### [About this exercise]
Copy word for word the part of the records that opens with the line containing "escent Hospital of Glendale" and runs through the end of the records.

_ _ _ _

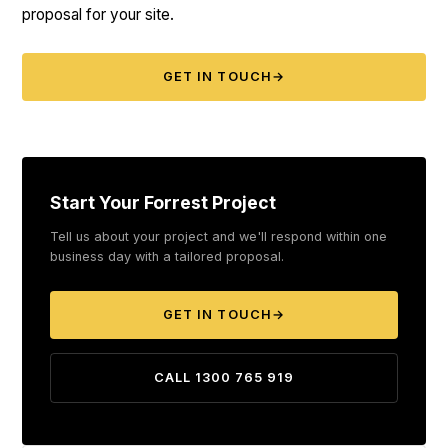
proposal for your site.
GET IN TOUCH
→
Start Your Forrest Project
Tell us about your project and we'll respond within one
business day with a tailored proposal.
GET IN TOUCH
→
CALL 1300 765 919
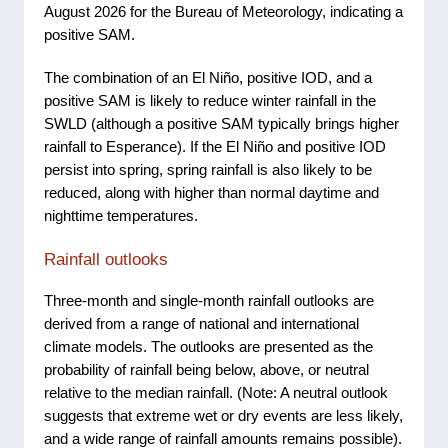
August 2026 for the Bureau of Meteorology, indicating a
positive SAM.
The combination of an El Niño, positive IOD, and a
positive SAM is likely to reduce winter rainfall in the
SWLD (although a positive SAM typically brings higher
rainfall to Esperance). If the El Niño and positive IOD
persist into spring, spring rainfall is also likely to be
reduced, along with higher than normal daytime and
nighttime temperatures.
Rainfall outlooks
Three-month and single-month rainfall outlooks are
derived from a range of national and international
climate models. The outlooks are presented as the
probability of rainfall being below, above, or neutral
relative to the median rainfall. (Note: A neutral outlook
suggests that extreme wet or dry events are less likely,
and a wide range of rainfall amounts remains possible).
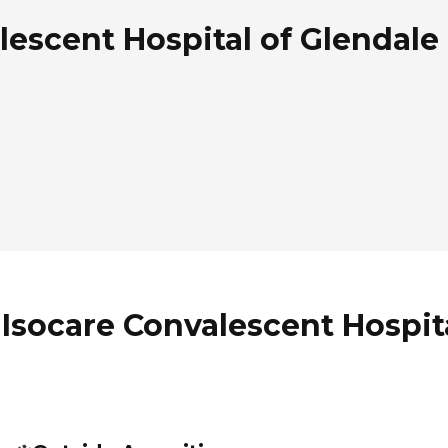
escent Hospital of Glendale 
Isocare Convalescent Hospita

_ _ _ _

### [Task result]
escent Hospital of Glendale 
Isocare Convalescent Hospita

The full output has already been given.